© 2023 Quality Digest. Copyright on content held by Quality Digest or by individual authors. Contact Quality Digest for reprint information.
“Quality Digest" is a trademark owned by Quality Circle Institute, Inc.
Published: 09/16/2015
When considering how good a production process is, it’s important to ask, “Can we expect the output to be fully conforming?” An assessment of process capability can answer this. Data are needed, but how many? Is “30” the right number? This article examines these last two questions.
There’s an old joke about statisticians not knowing the difference between 30 and infinity, and figure 1 should shed light on its origin. Degrees of freedom, shown on the x-axis and hereafter referred to as “d.f.,” help to determine how precise, or “solid,” an estimate of standard deviation is, given its estimated uncertainty (the y-axis).1 Figure 1 shows that by the time an estimate of standard deviation is based on 30 d.f., it’s about as precise an estimate as it’s likely to get. (If 30 d.f. aren’t sufficient, getting up to 120 d.f.—a fourfold increase—is necessary to reduce the uncertainty by half.) This is potentially important because an estimate of standard deviation is essential to make an assessment of process capability possible.
Figure 1: Plot of uncertainty in standard deviation against degrees of freedom
Unfortunately, statistical language about d.f. is often met with blank looks and exclusion from the team intent on assessing process capability. Instead, ask, “How many data?” because this will lead to the more important question, “What’s the relationship between the number of data collected, d.f., and estimate uncertainty?”
The classical, global standard deviation statistic (STDEV in Microsoft Excel) applied to all the data in “one go” has d.f. = total number of values minus one. With 30 data, there are 30 – 1 = 29 d.f., and the uncertainty is 13.1 percent. However, this is not the method to use when working with capability.

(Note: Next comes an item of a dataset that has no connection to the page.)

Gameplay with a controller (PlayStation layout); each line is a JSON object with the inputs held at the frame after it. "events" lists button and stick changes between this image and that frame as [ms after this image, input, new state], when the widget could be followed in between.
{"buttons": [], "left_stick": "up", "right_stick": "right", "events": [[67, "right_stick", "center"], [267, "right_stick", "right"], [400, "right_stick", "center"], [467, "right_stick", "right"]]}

For example, let’s consider the case of individual values, which correctly starts with an assessment of capability using a process behavior chart (i.e., an XmR control chart for individual values). In an estimate of standard deviation from 30 data, there are 18 d.f., not 29, corresponding to an uncertainty of 16.7 percent. This estimate of standard deviation—hereafter called “SDwithin”—comes from the average moving range method (where SDwithin = “Average moving range” ÷ 1.128). Figure 2 renders this “detail” into a picture.
Figure 2: Reproduction of figure 1, but with the uncertainties and number of data associated with 18 and 29 degrees of freedom based on the average moving range method
While 18 d.f. does give a little more uncertainty than 29 d.f., figure 2 shows that 18 d.f. is a reasonable number—in part because the curve is on its way to plateauing. Hence, with about 15 or more d.f., an estimate of standard deviation has started to “solidify,” which lends credibility to the case for 30 data in a capability assessment (even if the original case may have been based on 30 d.f., implying 48–49 data and not ~30, when using an XmR chart).
Yes, a lot more. Consider these two simple examples:
1. If you get data easily, quickly, and at low cost, 30 data might be regarded as a minimum; perhaps you’d get to 30 data within a day or less.
2. If you get one value per production run, and the process is only occasionally in operation, then waiting for 30 data might make no business sense.
So, determining how many data are needed requires more than what mathematical theory puts on the table. The four different cases described below will illustrate this further, but first we have to introduce the data at our disposal.
A stream of 100 individual values obtained as a byproduct of an ongoing manufacturing operation will be used. These 100 process data have an average of 9.99 and an estimate of SDwithin of 0.117, based on the average of the 99 moving ranges. The raw data are found in figure 3, with the classical, global standard deviation statistic being 0.110.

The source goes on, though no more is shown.